John Cleese show reveals how one in four Britons have dropped non-woke friends

ONE in four Brits have stopped talking to someone because they don’t agree with their views, GB News can reveal.
According to a new programme to be broadcast on Sunday night, Labour supporters are also more than twice as likely to identify themselves as woke than Conservatives.
The findings emerged in a new study featured in John Cleese’s show, The Dinosaur Hour, which will be broadcast on GBNews at 9pm on Sunday.
Addressing the issue of woke Cleese says:: “Whenever I’m asked to be interviewed on the BBC, even though it’s supposed to be about the mating habits of ringtail lemurs, the first question will be what about cancel culture? Because mentioning cancel culture is the best way of geeing people up and that guarantees they won’t switch channels. Same with the word woke. Most people have little idea what it really means, but despite that they tend to have strong feelings about it.
He adds: “As Winston Churchill said, democracy is the worst form of government except for all the others. Now, the essence of a liberal democracy is that people with different points of view discuss things and then we hope, in an ideal world, some consensus emerges that can be acted on. But the woke say, “no, we’re not prepared to discuss our ideas because we’re right. And if we start discussing them, people might suspect there is another point of view”. I don’t think that’s a very constructive attitude.”
In the episode famed pollster Frank Luntz explains the findings of a recent study which he has been carrying out into wokeness.
Luntz tells Cleese on GBNews: “We’ve been polling on woke for the last six months. Labour supporters are more than twice as likely to identify themselves as being woke than Conservatives. But one third of the British population doesn’t even know what it is.
“The data that matters most to me, however, is that one out of four Brits have stopped talking to someone because they reject their point of view. And one out of five have had someone do it to them.
“And if you want to know who those people are, 18 to 29 year olds, half of our youngest population have cut someone off simply because they disagree.”
Cleese is also joined on the show by the American academic, Greg Lukianoff.

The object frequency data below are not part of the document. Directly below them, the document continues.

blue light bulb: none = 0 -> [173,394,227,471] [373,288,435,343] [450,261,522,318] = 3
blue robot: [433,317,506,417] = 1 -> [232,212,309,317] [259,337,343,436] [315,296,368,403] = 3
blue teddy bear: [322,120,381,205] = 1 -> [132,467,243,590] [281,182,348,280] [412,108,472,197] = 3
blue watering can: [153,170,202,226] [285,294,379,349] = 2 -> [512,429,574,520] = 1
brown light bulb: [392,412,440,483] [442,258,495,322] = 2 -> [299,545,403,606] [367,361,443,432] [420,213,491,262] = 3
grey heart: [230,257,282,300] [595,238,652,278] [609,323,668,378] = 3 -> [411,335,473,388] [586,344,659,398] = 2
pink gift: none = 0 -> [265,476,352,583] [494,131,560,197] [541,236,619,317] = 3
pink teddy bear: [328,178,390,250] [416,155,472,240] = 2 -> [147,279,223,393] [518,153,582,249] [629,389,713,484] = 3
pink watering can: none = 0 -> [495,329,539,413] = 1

He explains to Cleese how his own research into cancel culture suggests it is worse today than it was during the period of the McCarthy witch hunts.
He says: “ I noticed around 2013 that students were really clamping down both on freedom of speech, but they were also rationalising it in this kind of medicalised way that was all catastrophizing, all binary thinking, all of these cognitive distortions.
“A lot of the ideology that we’re seeing, particularly on campuses, is this very simple narrative that there is pure good and pure evil and you want to be on the side of pure good, and always at war with the other person.
“I have a book coming out called “Canceling of the American Mind”. And it’s making the point that not only is cancel culture real, but it’s so bad, we’re going to be studying it in 100 years.
“One thing that we’ve collected is the number of professors who have been punished or fired. And, in the United States, you have to go back to the 1950s to McCarthyism to see numbers that are anywhere near as close to the number of Professors being fired.
“The estimate is that about 100 to 150 professors were fired from 1947 to 1957. And right now, we’re approaching 200 professors getting fired.”
The episode also features Helen Pluckrose who talks about her own experiences of cancel culture.